# Exercise prompt:
In the listing below, reproduce the lines verbatim, starting with the line containing "Težak raspored za Nunu Espirita Santa" and ending with the line containing "Odličan meč u 21. kolu Premiershipa", both included.

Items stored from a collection
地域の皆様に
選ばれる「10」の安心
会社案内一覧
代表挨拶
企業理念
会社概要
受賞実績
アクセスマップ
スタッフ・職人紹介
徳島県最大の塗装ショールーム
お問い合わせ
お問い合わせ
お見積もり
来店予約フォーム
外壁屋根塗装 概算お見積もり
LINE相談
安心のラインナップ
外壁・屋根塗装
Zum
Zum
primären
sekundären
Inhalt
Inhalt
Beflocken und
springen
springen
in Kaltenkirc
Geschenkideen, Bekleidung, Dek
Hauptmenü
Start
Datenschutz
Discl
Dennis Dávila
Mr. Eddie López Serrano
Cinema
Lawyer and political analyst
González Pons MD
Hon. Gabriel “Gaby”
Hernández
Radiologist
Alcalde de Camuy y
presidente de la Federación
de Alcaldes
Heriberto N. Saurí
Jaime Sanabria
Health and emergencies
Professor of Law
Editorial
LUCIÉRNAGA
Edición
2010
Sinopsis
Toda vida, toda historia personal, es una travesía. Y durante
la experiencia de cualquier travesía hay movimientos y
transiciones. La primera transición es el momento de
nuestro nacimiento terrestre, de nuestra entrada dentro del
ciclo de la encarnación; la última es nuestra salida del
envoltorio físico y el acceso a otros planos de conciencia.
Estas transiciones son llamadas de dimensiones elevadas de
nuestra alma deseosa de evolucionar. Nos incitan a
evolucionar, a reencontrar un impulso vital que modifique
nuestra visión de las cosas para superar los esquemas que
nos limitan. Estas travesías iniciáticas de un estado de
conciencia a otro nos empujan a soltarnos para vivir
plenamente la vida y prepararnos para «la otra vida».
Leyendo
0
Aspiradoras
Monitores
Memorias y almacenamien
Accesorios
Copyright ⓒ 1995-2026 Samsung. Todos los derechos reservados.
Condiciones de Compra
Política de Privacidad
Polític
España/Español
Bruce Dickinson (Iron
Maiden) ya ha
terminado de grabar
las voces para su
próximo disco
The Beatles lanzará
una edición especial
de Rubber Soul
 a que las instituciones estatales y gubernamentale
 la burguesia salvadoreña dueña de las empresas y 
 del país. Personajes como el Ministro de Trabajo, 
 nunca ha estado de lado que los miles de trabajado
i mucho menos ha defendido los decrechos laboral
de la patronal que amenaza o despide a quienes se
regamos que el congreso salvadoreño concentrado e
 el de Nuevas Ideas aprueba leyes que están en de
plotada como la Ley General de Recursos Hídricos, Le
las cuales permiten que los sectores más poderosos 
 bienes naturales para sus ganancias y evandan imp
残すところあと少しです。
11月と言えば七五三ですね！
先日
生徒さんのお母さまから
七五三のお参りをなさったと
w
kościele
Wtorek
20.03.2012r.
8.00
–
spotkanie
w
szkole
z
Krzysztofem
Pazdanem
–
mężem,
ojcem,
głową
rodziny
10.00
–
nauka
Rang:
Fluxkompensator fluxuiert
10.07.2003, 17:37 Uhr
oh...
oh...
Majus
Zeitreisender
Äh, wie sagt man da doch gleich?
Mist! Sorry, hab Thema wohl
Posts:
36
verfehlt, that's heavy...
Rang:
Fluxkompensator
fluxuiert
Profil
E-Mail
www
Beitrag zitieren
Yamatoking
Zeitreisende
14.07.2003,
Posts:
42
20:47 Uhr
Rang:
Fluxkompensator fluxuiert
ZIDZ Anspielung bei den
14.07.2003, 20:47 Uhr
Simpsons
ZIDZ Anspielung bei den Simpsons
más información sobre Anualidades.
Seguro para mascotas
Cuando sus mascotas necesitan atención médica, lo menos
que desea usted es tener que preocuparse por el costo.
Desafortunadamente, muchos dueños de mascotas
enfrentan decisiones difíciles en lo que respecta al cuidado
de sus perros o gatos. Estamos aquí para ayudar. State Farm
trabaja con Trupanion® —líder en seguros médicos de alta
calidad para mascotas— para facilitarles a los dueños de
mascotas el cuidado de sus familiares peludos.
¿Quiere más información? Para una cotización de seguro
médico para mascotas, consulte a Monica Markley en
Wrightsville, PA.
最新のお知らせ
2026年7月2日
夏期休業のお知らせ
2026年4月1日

==

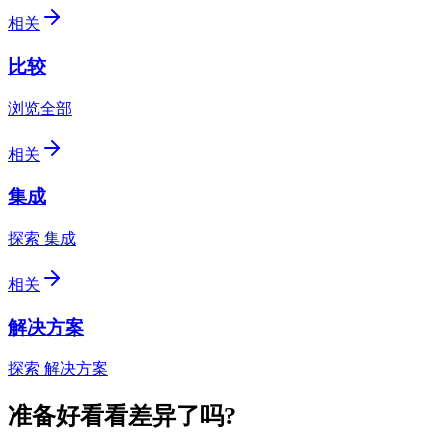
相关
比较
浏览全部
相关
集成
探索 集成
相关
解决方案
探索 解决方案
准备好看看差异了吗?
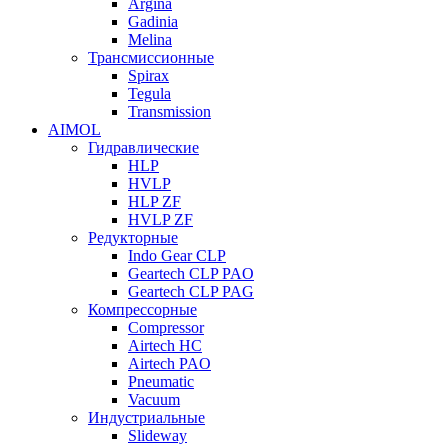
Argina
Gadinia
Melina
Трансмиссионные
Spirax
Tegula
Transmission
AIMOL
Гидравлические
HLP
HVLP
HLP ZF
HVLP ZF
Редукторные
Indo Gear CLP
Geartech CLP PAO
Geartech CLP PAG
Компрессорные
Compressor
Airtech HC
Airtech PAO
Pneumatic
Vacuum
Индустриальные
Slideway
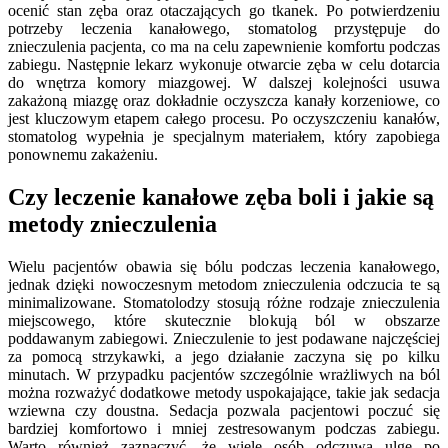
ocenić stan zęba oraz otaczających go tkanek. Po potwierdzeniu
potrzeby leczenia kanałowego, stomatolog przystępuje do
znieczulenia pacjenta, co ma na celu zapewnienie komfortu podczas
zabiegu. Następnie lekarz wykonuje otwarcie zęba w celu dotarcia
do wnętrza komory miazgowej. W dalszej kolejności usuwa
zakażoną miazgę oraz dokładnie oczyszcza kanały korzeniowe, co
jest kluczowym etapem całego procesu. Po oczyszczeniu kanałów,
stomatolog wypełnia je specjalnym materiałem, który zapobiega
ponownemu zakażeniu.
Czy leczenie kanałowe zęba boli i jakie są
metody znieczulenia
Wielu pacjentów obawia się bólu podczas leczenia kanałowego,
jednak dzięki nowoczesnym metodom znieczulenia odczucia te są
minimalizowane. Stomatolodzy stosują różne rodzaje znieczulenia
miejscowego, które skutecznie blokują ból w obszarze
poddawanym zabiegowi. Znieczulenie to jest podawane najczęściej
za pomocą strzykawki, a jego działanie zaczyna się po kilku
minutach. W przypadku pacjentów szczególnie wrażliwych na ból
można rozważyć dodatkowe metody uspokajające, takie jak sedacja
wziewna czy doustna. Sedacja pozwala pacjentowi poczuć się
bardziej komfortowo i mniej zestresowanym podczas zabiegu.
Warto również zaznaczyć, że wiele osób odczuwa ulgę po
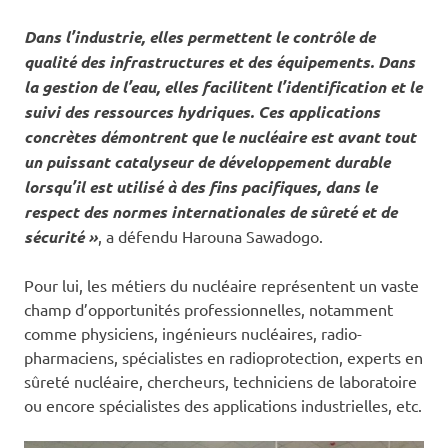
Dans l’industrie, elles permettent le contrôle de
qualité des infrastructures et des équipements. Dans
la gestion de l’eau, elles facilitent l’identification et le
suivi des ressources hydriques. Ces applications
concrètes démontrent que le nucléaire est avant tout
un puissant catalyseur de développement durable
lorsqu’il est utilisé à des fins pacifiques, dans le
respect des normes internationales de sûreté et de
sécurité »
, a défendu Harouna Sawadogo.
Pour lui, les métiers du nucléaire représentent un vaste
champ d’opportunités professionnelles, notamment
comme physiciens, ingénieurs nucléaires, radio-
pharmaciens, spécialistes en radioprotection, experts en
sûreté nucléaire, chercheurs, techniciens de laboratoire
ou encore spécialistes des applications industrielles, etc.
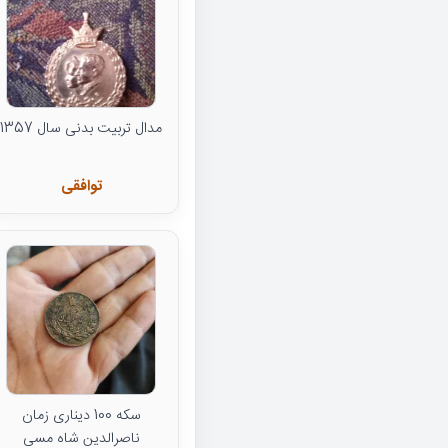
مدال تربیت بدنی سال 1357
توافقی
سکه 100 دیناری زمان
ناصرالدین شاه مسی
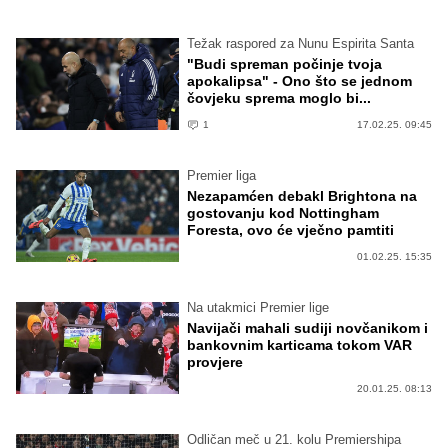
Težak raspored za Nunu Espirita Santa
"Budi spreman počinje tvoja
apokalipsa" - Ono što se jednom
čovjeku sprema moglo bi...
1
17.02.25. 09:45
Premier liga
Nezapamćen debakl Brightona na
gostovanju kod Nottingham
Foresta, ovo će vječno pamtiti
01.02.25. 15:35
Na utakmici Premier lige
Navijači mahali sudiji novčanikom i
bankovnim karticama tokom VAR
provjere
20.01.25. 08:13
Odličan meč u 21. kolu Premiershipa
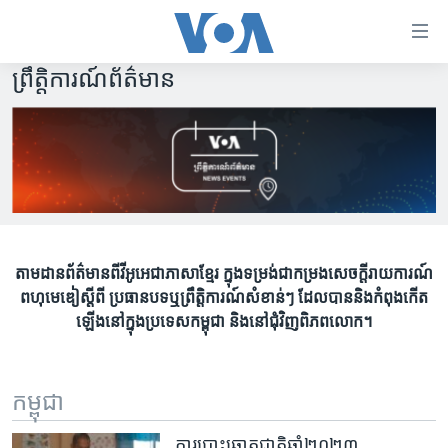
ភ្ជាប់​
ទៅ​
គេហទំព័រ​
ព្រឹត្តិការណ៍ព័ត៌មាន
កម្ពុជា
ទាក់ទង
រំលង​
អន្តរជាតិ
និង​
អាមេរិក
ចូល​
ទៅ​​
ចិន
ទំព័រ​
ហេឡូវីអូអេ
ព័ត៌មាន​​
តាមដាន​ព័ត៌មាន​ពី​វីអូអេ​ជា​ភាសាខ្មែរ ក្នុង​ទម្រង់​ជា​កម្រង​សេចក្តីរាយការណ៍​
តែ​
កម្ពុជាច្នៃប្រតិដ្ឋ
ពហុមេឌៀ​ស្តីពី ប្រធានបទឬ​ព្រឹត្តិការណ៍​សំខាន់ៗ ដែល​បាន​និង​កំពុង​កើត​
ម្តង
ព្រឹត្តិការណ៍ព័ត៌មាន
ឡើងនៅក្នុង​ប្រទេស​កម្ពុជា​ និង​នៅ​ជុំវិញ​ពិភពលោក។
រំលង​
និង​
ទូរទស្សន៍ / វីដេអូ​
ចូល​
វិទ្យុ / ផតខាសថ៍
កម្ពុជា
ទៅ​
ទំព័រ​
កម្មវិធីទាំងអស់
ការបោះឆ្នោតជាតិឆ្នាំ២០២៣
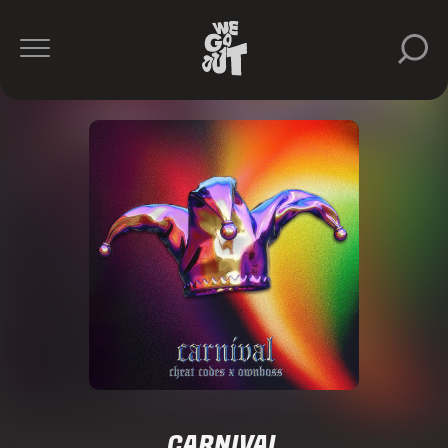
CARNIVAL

# Task response:
Težak raspored za Nunu Espirita Santa
"Budi spreman počinje tvoja
apokalipsa" - Ono što se jednom
čovjeku sprema moglo bi...
1
17.02.25. 09:45
Premier liga
Nezapamćen debakl Brightona na
gostovanju kod Nottingham
Foresta, ovo će vječno pamtiti
01.02.25. 15:35
Na utakmici Premier lige
Navijači mahali sudiji novčanikom i
bankovnim karticama tokom VAR
provjere
20.01.25. 08:13
Odličan meč u 21. kolu Premiershipa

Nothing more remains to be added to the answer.